Ce qui est attendu | Poursuivez, s'il vous plaît, le compte rendu sur la paradiplomatie identitaire à la suite de sa dernière phrase.

Extrait du document |
>>>

À l’ère de la mondialisation et de la régionalisation, les nations non souveraines cherchant à légitimiser leur identité distincte et leur statut de nation font des efforts soutenus de diplomatie, dont la nature est dictée par la relation avec l’État central. Justin Massie et Marjolaine Lamontage, directeurs du collectif Paradiplomatie identitaire : Nations minoritaires et politiques extérieures, se penchent ici à l’étude de cette diplomatie menée par des gouvernements non centraux. L'ouvrage s'inscrit dans une perspective comparative issue de la science politique et intéressera certainement ceux soucieux des relations internationales des nations minoritaires occidentaux.
Une introduction expose le bagage théorique employé à travers l'ouvrage, qui est ensuite divisé en sept chapitres. Après une réflexion terminologique robuste, Massie et Lamontage choisissent le terme « paradiplomatie identitaire » (initialement proposé par Stéphane Paquin) pour désigner cette pratique propre aux nations non souveraines. La paradiplomatie se distingue de la protodiplomatie, qui est ancrée dans un désir immédiat de sécession et l'incompatibilité avec l’État central.
Dans le chapitre 1, André Lecours examine la diplomatie des gouvernements sécessionnistes en Écosse et en Catalogne dans la foulée de leurs référendums respectifs, tout en les comparant au Québec post-référendaire. Le mouvement d'indépendance de la Catalogne revient dans le chapitre 2, signé par Caterina Garcia Segura. Elle examine comment la paradiplomatie identitaire catalane s'est transformée en protodiplomatie, et les relations parfois excessivement tendues avec l’État espagnol vis-à-vis de la diplomatie publique du Diplocat catalan. Malgré la crise constitutionnelle issue du référendum, la paradiplomatie identitaire de la Catalogne est de nouveau une activité normalisée. Le chapitre 3, de José Luis de Castro Ruano, se préoccupe de l’évolution de l'action extérieure d'une autre région sous l’égide de l'Espagne, le Pays basque. Très ambitieuse, la paradiplomatie basque est devenue moins symbolique et plus fonctionnelle, tout en préservant ses caractéristiques identitaires. Elle cherche à hausser la participation internationale de la région, sans pour autant entrer en conflit avec l’État central. Dans le chapitre 4, David Criekemans s'attarde au développement de ce qu'il nomme « diplomatie à paliers multiples, » issue de la coopération entre les différents paliers gouvernementaux en Belgique. Il observe le contexte historique ainsi que les changements aux orientations du parti sécessionniste flamand N-VA. Pour remporter les élections de 2014, le N-VA a mis de côté la sécession au profit de la restructuration économique et un État belge confédéral.

<<<

Données fournies |
>>>

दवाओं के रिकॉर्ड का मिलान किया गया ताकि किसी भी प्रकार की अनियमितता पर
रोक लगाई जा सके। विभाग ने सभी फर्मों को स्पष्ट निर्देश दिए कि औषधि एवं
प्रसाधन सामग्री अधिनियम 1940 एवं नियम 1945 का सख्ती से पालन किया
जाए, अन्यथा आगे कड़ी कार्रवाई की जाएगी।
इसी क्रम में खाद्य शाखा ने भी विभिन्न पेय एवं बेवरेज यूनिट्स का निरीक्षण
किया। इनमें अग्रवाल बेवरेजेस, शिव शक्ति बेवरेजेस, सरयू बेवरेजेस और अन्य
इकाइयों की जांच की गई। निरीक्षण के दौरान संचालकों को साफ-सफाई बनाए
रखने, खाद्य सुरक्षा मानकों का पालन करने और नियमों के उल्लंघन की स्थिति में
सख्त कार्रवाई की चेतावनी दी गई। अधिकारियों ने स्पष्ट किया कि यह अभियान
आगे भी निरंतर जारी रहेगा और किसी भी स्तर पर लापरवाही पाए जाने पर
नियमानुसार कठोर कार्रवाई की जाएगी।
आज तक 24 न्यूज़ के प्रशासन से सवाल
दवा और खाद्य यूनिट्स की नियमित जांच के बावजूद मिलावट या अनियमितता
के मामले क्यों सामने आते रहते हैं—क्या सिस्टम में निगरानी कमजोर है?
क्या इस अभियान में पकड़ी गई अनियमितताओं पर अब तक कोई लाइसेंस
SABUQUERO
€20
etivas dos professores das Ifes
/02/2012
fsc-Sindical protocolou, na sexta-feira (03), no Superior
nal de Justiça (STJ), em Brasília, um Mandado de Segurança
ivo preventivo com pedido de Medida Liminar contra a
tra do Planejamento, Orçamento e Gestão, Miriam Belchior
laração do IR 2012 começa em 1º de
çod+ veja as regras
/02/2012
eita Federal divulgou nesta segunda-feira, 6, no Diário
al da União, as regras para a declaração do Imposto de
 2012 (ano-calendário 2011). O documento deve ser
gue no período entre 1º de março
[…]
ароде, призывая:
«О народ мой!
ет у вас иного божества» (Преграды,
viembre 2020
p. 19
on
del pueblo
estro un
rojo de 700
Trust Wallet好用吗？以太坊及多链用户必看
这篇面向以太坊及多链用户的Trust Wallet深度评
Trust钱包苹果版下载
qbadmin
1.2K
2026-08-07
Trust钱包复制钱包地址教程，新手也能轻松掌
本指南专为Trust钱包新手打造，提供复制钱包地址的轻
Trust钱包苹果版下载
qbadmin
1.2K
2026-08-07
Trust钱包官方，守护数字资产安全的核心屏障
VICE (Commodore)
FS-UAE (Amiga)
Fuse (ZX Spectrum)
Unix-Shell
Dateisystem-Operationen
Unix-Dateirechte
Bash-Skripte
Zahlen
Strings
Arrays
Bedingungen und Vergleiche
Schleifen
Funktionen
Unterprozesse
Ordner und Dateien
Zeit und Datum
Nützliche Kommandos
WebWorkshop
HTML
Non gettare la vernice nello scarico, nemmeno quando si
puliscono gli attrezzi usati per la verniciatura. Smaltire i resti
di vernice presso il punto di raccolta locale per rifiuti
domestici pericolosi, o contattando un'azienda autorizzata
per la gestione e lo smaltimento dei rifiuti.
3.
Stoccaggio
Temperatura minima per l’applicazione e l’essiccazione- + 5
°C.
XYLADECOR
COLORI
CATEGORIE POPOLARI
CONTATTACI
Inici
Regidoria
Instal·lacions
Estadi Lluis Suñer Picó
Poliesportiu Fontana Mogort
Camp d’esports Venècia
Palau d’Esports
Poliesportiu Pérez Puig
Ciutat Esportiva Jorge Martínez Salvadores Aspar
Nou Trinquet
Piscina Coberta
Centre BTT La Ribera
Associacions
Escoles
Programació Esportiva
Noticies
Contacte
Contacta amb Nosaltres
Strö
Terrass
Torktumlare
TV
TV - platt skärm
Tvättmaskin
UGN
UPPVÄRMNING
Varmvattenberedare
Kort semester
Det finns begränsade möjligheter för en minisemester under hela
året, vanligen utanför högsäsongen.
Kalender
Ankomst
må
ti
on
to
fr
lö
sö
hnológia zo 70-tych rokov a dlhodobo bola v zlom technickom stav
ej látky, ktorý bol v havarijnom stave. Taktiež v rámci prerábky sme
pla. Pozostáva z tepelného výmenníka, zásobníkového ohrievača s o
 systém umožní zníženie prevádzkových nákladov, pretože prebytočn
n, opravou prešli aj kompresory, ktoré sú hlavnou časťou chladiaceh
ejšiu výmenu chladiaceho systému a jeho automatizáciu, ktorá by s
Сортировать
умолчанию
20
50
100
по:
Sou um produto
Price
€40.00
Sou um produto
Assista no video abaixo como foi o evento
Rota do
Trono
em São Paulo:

<<<

Réponse proposée |
Les trois chapitres suivants traitent tous du Québec. Dans le chapitre 5, Stéphane Paquin s'interroge sur l'envergure remarquable de la paradiplomatie identitaire québécoise. Même les gouvernements non sécessionnistes demeurent nationalistes et cherchent à hausser les perspectives économiques du Québec. Selon Paquin, ce sont le nationalisme minoritaire et le type d’État qui dictent l'ampleur de la paradiplomatie identitaire. Les chapitres 6 et 7 sont signés par les directeurs du volume. Le chapitre 6 touche aux prises de position d’élus québécois lors de conflits internationaux, enjeux relevant habituellement des gouvernements centraux. Massie et Lamontagne rejettent l'hypothèse qu'il soit question de protodiplomatie ou encore d’électoralisme et concluent que ces prises de position relèvent de la paradiplomatie identitaire. Le chapitre ultime traite de la participation active du Québec dans les instances internationales que sont l'Organisation internationale de la Francophonie et l'UNESCO. Les auteurs démontrent que la retenue des « entrepreneurs » identitaires québécois sur la scène internationale est motivée plus par un désir de maintenir la réputation du Québec que par un souci de ne pas empiéter sur les compétences fédérales. Le nationalisme minoritaire ne sert donc que d'explication partielle quant au comportement de ces entrepreneurs.
L'avantage de produire la discussion théorique détaillée en début d'ouvrage est l'allègement du texte, ainsi qu'une méthodologie partagée par l'ensemble des auteurs. En revanche, un lecteur désireux de s'informer sur une étude de cas en particulier sentira vraisemblablement le besoin de lire le chapitre d'introduction pour en saisir les nuances. Malgré une discussion étoffée de la terminologie employée, les auteurs semblent tenir pour acquise l'homogénéité de la nation. De plus, Massie et Lamontagne s'appuient abondamment sur les travaux de Stéphane Paquin, qui est d'ailleurs l'auteur du chapitre 5 du volume. Il aurait peut-être été pertinent d'inviter Paquin à présenter sa propre méthodologie.
Nonobstant la variété des cas à l’étude, une vue d'ensemble de l'ouvrage montre une attention particulière pour le Québec, même dans les textes traitant d'autres régions. Nous ne mettons pas en doute la pertinence d’étudier la paradiplomatie identitaire québécoise, mais l'introduction aurait pu explicitement énoncer la centralité du Québec dans cet ouvrage. Finalement, une conclusion globale, rassemblant les résultats des diverses études de cas, aurait été la bienvenue, particulièrement puisque l'introduction du volume touchait directement à tout ce qui suivait. Cela aurait donc été une opportunité de boucler la discussion en proposant des pistes de réponses et de réflexion valables pour tous les cas à l’étude.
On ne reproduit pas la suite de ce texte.